Green Tea Karma











 

English: Lotus flower Polski: Kwiat lotosu

Just as our problems come to life like this flower, yet not as beautiful, they will also disappear.

These past seven days have been interesting and more stressful than I had expected. It started with getting a collection agency letter addressed to me: my name and address, but not my debt. I went to my bank, which is affiliated with the company that issued this “supposed” loan and have been working at the matter to clear this up. I’ve had to talk to a bank manager that suspected fraud, had to fax my story to the creditor, and speak to the collection agency. To make a long story short, it looks like it is a debt for someone with the same name as me. It raises many questions on how this bank institution gets the right to pick my name essentially out of a phone book, put my phone number and address on someone else’s file and then send creditors after me. The more I think about it, it upsets me.

Then I thought of the Dharma; impermanence and emptiness.

Sakura

These cherry blossoms first bud, then come into fruition, then will disappear come winter. Even problems have seasons, and will come and go.

This banking/creditor situation is definitely a problem to me. As frustrating it is to try to prove that it’s not me, I have to think that this problem will not last forever. This proves the impermanence of the situation. It will be resolved and life will return to the way it was before it happened. As much as I think of the problem itself, I can’t pinpoint the problem in itself. There are many factors that arose to cause this situation and when I think about those causes, I find causes to those causes, and so on. No singular thing or cause is the cause of this problem since there are many factors. This proves to me the emptiness of the situation.

When this situation arose first last week, we began to think it was identity theft. The loan was taken out in 2009 on a car. But that raised more questions. The year is 2012 now. If it were identity theft, would I have not heard from the bank sooner for non-payments or such? Then when I learned from the collection agency that they may have my address and phone number by mistake, I began to feel like I was personally targeted and had to now prove my identity. Then I asked myself, “What is my self?” How can I feel attacked when there is no self to be attacked? Identity theft is a serious crime, and ruins credit and sometimes reputation – don’t get me wrong about that. But at the mere thought of it, once you remove the idea of self from the situation, what is left?

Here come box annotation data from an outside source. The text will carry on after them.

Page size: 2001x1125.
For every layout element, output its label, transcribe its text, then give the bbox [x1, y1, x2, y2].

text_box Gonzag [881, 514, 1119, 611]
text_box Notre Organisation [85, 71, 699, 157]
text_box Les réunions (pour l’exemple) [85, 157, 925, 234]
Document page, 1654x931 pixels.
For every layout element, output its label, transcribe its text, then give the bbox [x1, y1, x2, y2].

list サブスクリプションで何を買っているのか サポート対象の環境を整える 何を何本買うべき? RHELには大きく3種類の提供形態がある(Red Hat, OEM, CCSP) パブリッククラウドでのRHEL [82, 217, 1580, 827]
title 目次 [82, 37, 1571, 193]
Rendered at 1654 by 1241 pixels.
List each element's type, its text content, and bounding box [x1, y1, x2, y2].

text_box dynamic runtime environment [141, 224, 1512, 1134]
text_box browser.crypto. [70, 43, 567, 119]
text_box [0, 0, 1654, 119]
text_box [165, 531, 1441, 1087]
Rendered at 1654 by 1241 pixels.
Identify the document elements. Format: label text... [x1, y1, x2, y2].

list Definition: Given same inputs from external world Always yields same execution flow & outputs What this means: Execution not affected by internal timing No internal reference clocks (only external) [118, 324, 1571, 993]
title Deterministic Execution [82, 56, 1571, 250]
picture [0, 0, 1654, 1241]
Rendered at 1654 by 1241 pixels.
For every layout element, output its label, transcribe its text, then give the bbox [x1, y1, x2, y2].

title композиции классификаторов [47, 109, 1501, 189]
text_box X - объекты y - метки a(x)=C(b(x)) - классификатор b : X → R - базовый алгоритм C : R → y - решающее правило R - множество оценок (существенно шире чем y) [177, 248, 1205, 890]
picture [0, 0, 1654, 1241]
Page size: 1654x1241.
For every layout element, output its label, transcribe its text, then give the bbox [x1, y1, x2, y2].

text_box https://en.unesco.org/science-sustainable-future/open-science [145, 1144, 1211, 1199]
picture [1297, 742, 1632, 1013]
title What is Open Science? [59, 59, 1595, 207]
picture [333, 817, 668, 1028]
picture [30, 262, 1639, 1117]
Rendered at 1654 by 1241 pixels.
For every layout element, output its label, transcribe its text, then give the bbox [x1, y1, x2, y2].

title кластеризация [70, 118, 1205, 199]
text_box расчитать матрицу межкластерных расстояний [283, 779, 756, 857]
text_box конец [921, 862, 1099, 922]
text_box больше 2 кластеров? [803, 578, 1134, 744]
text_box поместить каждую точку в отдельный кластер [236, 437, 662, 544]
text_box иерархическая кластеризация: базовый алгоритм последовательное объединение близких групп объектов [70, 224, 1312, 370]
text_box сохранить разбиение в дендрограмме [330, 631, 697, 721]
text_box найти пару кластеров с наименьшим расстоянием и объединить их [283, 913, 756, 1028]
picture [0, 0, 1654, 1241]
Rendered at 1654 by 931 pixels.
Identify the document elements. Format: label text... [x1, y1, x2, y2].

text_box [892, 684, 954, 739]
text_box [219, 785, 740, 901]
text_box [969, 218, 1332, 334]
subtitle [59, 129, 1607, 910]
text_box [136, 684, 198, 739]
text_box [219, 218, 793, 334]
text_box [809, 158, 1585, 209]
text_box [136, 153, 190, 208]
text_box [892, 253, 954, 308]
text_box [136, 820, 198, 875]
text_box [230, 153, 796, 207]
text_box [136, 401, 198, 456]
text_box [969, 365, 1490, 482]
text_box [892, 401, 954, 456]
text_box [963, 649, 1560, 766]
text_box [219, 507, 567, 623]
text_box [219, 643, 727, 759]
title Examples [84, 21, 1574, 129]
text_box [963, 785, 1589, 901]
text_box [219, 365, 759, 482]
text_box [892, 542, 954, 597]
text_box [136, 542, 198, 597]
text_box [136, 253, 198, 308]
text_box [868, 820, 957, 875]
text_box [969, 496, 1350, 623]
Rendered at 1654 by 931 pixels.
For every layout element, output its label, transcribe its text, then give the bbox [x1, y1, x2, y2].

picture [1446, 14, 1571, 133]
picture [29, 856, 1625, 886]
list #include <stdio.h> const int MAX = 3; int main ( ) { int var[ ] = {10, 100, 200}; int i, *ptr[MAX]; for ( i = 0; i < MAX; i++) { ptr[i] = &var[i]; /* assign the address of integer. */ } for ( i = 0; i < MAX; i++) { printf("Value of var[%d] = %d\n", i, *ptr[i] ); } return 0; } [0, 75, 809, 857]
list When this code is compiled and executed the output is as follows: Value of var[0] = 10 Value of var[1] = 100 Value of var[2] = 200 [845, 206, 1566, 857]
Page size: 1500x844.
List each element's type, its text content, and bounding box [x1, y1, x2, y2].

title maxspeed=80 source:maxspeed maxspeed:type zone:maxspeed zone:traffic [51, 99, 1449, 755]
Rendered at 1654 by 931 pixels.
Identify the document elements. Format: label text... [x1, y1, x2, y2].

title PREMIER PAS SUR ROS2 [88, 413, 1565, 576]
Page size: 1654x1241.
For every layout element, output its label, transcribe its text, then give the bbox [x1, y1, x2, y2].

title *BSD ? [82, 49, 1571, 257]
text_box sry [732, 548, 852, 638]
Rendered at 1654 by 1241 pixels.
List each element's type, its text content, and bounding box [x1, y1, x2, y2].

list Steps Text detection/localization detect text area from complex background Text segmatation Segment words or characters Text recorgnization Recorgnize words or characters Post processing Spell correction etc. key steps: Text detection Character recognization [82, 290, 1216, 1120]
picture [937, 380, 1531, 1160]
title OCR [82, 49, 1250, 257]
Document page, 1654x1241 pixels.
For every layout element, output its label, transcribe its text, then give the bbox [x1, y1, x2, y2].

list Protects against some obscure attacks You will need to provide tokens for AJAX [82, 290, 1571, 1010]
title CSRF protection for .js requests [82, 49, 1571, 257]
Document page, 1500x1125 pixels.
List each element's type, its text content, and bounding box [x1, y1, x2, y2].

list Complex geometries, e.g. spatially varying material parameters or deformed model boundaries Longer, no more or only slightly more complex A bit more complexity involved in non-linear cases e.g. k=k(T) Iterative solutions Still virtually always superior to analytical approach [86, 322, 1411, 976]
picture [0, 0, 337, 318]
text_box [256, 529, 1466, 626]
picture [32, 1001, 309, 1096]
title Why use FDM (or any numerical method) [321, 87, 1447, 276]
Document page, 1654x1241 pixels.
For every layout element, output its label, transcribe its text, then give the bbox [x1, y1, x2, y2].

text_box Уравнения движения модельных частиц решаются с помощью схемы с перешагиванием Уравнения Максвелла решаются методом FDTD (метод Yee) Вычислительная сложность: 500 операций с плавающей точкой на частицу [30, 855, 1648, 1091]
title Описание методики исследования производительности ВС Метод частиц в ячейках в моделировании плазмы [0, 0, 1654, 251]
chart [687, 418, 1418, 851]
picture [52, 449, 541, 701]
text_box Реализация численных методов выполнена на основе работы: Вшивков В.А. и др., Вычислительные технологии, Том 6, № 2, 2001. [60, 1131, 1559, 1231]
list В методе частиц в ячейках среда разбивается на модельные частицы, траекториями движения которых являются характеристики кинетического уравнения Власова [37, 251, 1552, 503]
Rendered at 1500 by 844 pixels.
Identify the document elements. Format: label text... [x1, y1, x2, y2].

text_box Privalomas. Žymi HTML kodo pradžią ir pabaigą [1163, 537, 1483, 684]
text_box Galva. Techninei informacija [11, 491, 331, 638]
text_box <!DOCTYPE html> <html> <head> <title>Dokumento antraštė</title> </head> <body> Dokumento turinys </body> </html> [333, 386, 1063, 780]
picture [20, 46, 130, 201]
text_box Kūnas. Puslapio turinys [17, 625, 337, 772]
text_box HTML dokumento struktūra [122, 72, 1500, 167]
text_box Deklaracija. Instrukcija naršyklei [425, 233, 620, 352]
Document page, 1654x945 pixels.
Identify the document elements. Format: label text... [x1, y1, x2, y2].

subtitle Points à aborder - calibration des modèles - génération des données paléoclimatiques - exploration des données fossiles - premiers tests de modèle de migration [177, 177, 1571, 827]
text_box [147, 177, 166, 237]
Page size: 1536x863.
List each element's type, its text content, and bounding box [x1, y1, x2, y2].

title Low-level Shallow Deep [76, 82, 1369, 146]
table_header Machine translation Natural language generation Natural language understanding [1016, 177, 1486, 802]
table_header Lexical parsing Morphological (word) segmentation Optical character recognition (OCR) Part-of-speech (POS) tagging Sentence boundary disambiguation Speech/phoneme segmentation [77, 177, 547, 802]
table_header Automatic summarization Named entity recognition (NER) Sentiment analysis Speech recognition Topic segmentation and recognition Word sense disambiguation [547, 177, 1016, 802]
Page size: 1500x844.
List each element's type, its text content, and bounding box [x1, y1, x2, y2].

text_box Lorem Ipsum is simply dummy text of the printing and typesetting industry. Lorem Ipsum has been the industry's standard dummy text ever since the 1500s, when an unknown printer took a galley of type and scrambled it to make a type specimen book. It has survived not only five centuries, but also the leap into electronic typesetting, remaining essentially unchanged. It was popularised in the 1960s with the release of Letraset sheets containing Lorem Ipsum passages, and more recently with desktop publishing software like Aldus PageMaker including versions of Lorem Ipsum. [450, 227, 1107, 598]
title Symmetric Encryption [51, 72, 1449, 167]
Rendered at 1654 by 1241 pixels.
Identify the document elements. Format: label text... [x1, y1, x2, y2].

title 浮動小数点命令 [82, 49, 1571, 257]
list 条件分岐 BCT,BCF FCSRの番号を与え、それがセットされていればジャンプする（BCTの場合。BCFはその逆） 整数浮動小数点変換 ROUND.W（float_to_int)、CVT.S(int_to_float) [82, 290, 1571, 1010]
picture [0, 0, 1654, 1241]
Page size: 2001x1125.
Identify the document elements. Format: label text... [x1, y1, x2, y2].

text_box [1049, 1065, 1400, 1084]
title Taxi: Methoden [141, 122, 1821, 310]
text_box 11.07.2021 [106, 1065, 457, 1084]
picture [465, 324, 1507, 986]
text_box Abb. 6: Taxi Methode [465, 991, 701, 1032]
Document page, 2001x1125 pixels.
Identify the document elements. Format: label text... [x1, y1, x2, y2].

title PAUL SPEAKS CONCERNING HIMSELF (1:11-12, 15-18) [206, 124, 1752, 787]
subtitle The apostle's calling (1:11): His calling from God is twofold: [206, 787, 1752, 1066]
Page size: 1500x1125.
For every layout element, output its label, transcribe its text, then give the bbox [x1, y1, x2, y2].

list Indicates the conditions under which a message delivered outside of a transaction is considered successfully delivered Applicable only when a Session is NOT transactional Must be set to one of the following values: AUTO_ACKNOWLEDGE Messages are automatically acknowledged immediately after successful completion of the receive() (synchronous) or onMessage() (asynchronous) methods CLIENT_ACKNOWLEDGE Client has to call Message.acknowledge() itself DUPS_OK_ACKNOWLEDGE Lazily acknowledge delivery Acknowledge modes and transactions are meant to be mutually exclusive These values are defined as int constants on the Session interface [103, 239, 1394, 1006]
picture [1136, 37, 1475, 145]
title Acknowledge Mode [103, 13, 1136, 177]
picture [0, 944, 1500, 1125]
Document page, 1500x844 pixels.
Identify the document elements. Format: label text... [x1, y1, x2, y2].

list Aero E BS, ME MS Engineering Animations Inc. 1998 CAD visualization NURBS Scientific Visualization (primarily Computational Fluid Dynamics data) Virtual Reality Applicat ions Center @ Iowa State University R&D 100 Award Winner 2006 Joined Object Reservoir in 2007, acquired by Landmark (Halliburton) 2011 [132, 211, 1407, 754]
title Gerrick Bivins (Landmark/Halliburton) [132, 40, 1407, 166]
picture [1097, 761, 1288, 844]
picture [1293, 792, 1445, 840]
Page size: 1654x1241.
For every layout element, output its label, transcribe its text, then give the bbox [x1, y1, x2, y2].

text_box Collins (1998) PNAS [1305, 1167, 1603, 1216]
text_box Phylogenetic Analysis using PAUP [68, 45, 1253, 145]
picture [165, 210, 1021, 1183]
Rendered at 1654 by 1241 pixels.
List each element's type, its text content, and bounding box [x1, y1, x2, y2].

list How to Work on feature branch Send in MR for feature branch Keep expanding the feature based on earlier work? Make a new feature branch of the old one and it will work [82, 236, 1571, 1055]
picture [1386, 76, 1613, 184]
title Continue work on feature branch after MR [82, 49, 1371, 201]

So once I applied the ideas of impermanence, emptiness and lack of inherent self to my situation, my suffering and anxiety about the situation decreased. I was able to think clearly and remove the “emotional” aspect of the situation. I can now speak calmly with the collection agency (after all they are just trying to do their job and earn a living) and the bank manager who is the go-between for me and the lending institution that issued the loan, in which those people are also trying to do their jobs.

It still frustrates me when I try to think about it logically, which sometimes there is no logic. Sometimes what we think is logical, actually is nothing more than ignorance based on what we think we know and how we perceive reality. Applying the Dharma to this situation has helped me become less emotionally involved which had cause me to suffer (and yes, I shed a few tears of frustration).

My situation isn’t over yet, since I’m waiting to hear back from the bank and have to call the collection agency to get more clarification. But the wheels are in motion. As long as I stay calm, kind, understanding and work with them to solve this problem, the better it will be for me and for the people working on this matter.

The next time you have a problem causing you lots of strife, just think about impermanence and emptiness to put it into perspective. Kindness can go very far and understanding even farther. Smile through adversity, or in the very least when it’s over, remember to smile again. In fact, you may find humour in it afterwards. In my situation, what are the odds that someone with the same name as me, getting a loan from the same group of banks as me, and they pick my address and phone number to collect? When I’m not upset, it’s funny! When you can laugh at it, that’s buddha nature when you see through the delusion, and ignorance, and understand that it’s impermanent and empty. Then you can smile, because you have the glimpse of enlightenment. Just a glimpse, but it’s a start to a life long journey.

Little buddha

Laughing Buddha – we all have buddha nature – we mustn’t forget our buddha laughter!

Don’t forget to smile and laugh every day. Problems will come and go everyday. Don’t overwhelm yourself with problems, they will always be there. Smile and enjoy the ride with the dharma wheel to support you. Namaste.